### WHAT YOU ARE ASKED TO DO
Word for word, repeat the entries, minus the pictures.

### Recorded data
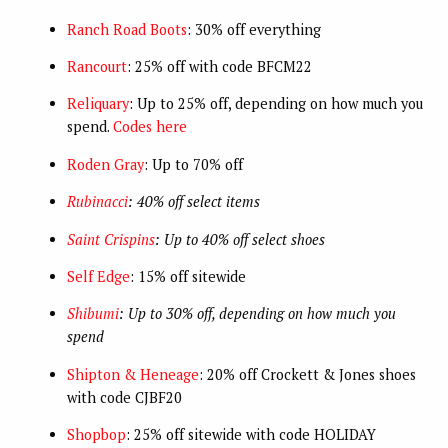
Ranch Road Boots
: 30% off everything
Rancourt
: 25% off with code BFCM22
Reliquary
: Up to 25% off, depending on how much you
spend.
Codes here
Roden Gray
: Up to 70% off
Rubinacci
: 40% off select items
Saint Crispins
: Up to 40% off select shoes
Self Edge
: 15% off sitewide
Shibumi
: Up to 30% off, depending on how much you
spend
Shipton & Heneage
: 20% off Crockett & Jones shoes
with code CJBF20
Shopbop
: 25% off sitewide with code HOLIDAY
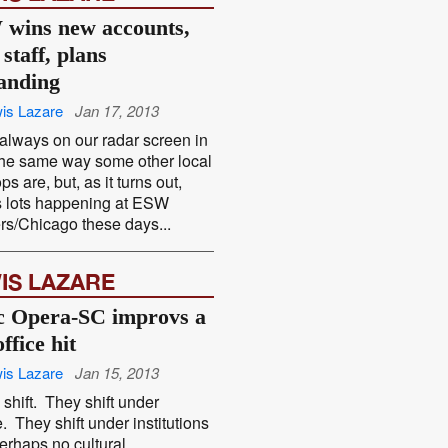
wins new accounts,
staff, plans
anding
is Lazare
Jan 17, 2013
’t always on our radar screen in
the same way some other local
s are, but, as it turns out,
s lots happening at ESW
rs/Chicago these days...
IS LAZARE
c Opera-SC improvs a
ffice hit
is Lazare
Jan 15, 2013
shift. They shift under
. They shift under institutions
erhaps no cultural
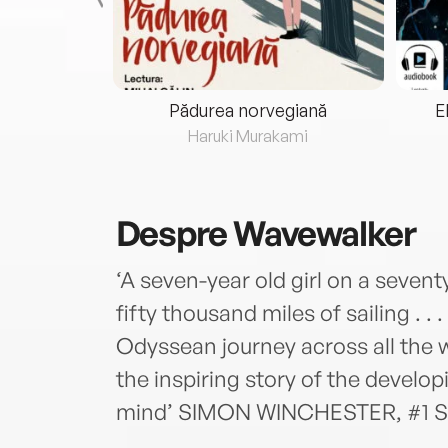
eria...
Pădurea norvegiană
E
ris
Haruki Murakami
Despre
Wavewalker
‘A seven-year old girl on a sevent
fifty thousand miles of sailing . . .
Odyssean journey across all the w
the inspiring story of the develop
mind’ SIMON WINCHESTER, #1 Su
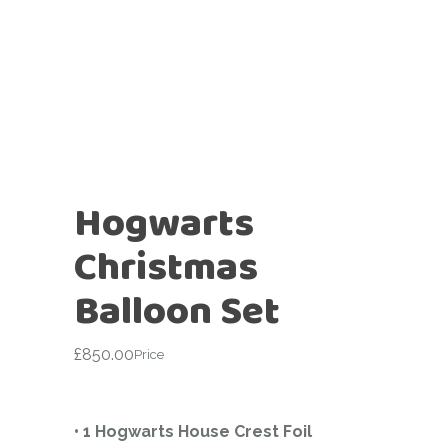
Hogwarts
Christmas
Balloon Set
£
850.00
Price
• 1 Hogwarts House Crest Foil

### SOLUTION TO THE EXERCISE
Ranch Road Boots
: 30% off everything
Rancourt
: 25% off with code BFCM22
Reliquary
: Up to 25% off, depending on how much you
spend.
Codes here
Roden Gray
: Up to 70% off
Rubinacci
: 40% off select items
Saint Crispins
: Up to 40% off select shoes
Self Edge
: 15% off sitewide
Shibumi
: Up to 30% off, depending on how much you
spend
Shipton & Heneage
: 20% off Crockett & Jones shoes
with code CJBF20
Shopbop
: 25% off sitewide with code HOLIDAY
wins new accounts,
staff, plans
anding
is Lazare
Jan 17, 2013
’t always on our radar screen in
the same way some other local
s are, but, as it turns out,
s lots happening at ESW
rs/Chicago these days...
IS LAZARE
c Opera-SC improvs a
ffice hit
is Lazare
Jan 15, 2013
shift. They shift under
. They shift under institutions
erhaps no cultural
eria...
Pădurea norvegiană
E
ris
Haruki Murakami
Despre
Wavewalker
‘A seven-year old girl on a sevent
fifty thousand miles of sailing . . .
Odyssean journey across all the w
the inspiring story of the develop
mind’ SIMON WINCHESTER, #1 Su
Hogwarts
Christmas
Balloon Set
£
850.00
Price
• 1 Hogwarts House Crest Foil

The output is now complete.